Records to use
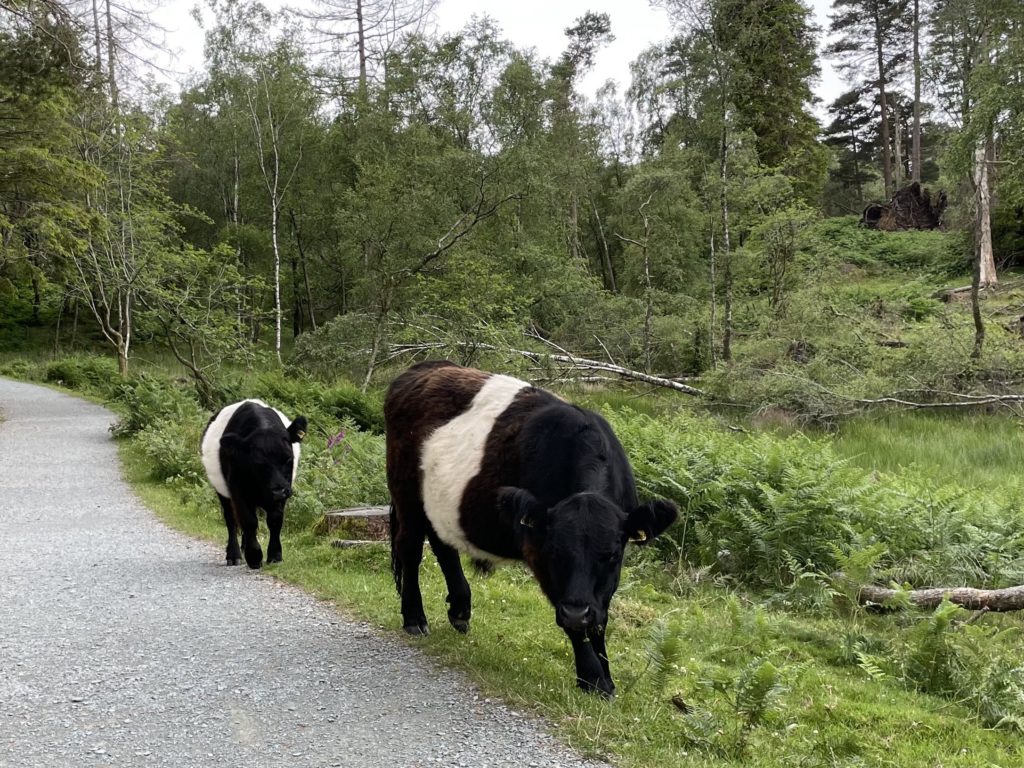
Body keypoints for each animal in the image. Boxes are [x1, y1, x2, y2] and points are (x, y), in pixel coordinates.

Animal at [200, 399, 307, 569]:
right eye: (258, 463)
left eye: (289, 458)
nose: (279, 491)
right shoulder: (237, 490)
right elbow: (249, 521)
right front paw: (254, 557)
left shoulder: (282, 492)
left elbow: (275, 521)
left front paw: (275, 556)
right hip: (223, 492)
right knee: (231, 520)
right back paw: (234, 555)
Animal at [385, 360, 679, 696]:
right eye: (556, 553)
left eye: (612, 555)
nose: (577, 612)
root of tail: (424, 367)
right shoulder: (538, 549)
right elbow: (570, 618)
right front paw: (592, 677)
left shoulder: (607, 576)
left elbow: (599, 618)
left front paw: (605, 675)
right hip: (405, 491)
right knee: (409, 548)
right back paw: (414, 618)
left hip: (438, 500)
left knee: (442, 543)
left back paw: (460, 609)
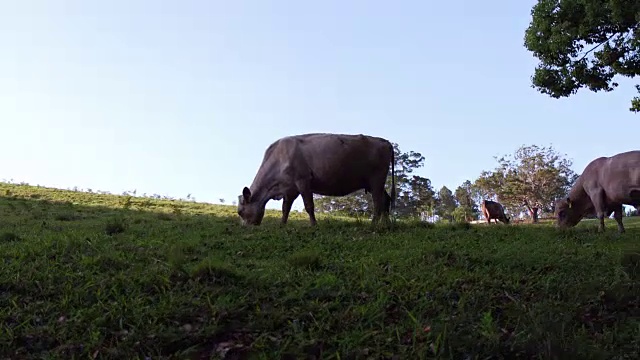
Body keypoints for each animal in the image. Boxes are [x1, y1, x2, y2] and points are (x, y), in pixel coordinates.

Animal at [235, 134, 396, 226]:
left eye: (240, 212)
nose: (245, 227)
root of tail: (385, 141)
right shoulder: (290, 188)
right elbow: (285, 208)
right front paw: (282, 224)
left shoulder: (303, 180)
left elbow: (309, 206)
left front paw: (313, 225)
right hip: (375, 182)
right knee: (386, 200)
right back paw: (386, 223)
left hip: (376, 179)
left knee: (378, 202)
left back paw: (374, 224)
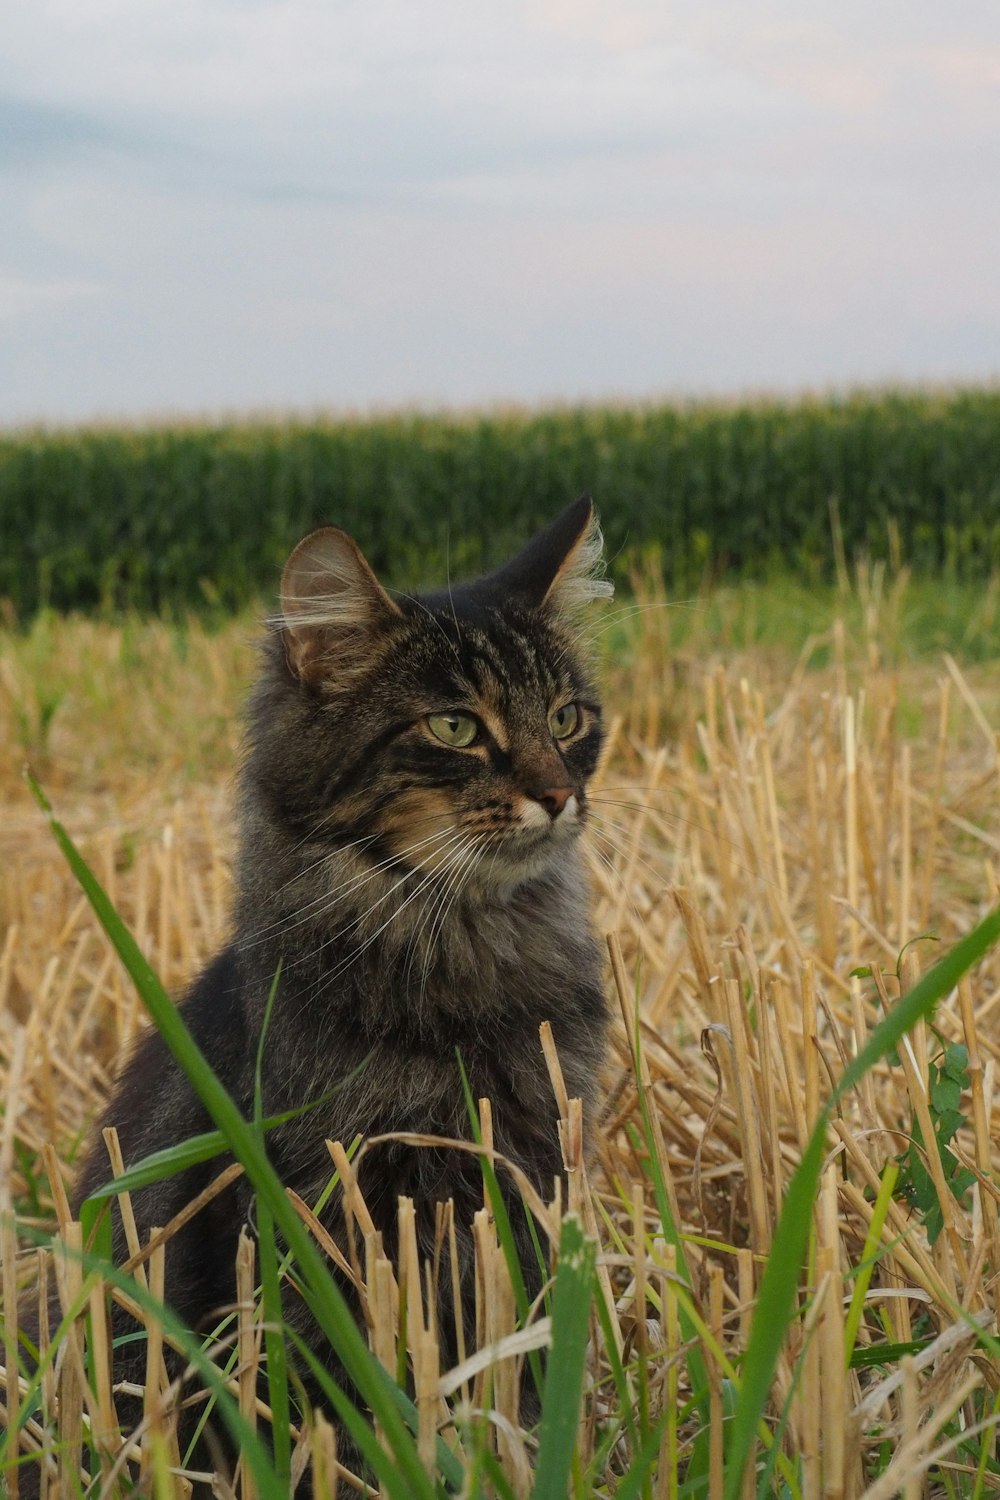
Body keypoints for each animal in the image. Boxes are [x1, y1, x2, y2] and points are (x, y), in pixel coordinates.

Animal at [15, 492, 614, 1488]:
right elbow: (333, 1400)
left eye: (568, 718)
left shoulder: (530, 1183)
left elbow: (516, 1382)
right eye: (455, 728)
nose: (560, 793)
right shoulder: (318, 1215)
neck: (463, 944)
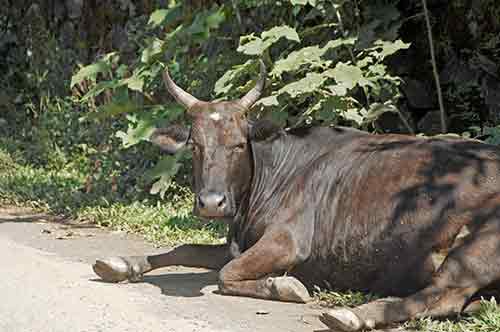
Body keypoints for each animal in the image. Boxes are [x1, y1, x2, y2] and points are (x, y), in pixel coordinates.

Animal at [92, 61, 500, 330]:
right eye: (194, 146)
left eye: (239, 144)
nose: (211, 203)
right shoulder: (240, 240)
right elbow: (185, 249)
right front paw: (122, 263)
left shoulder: (287, 240)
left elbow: (226, 273)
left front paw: (283, 284)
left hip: (477, 243)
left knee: (442, 294)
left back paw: (352, 314)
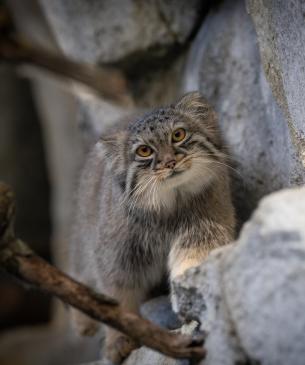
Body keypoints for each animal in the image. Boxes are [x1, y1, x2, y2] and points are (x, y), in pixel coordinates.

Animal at [69, 91, 235, 362]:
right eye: (144, 151)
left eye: (178, 135)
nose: (169, 162)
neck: (167, 208)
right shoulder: (117, 255)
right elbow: (117, 296)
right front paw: (118, 340)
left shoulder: (204, 228)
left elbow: (192, 260)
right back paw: (82, 321)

Your goal
Reproduce verbatim the opening line of the material and every line after it, up to and including the line with "root of tail: (424, 367)", but no pictures.

Response area
Body keypoints for each animal in the image. Boxes are [x1, y1, x2, y2] and points are (x, y), in pixel coordinates.

Animal at [200, 399, 307, 569]:
right eye: (258, 463)
left eye: (289, 458)
nose: (279, 491)
right shoulder: (237, 490)
right elbow: (249, 521)
right front paw: (254, 557)
left shoulder: (282, 492)
left elbow: (275, 521)
left front paw: (275, 556)
right hip: (223, 492)
right knee: (231, 520)
right back paw: (234, 555)
Animal at [385, 360, 679, 696]:
right eye: (556, 553)
left eye: (612, 555)
nose: (577, 612)
root of tail: (424, 367)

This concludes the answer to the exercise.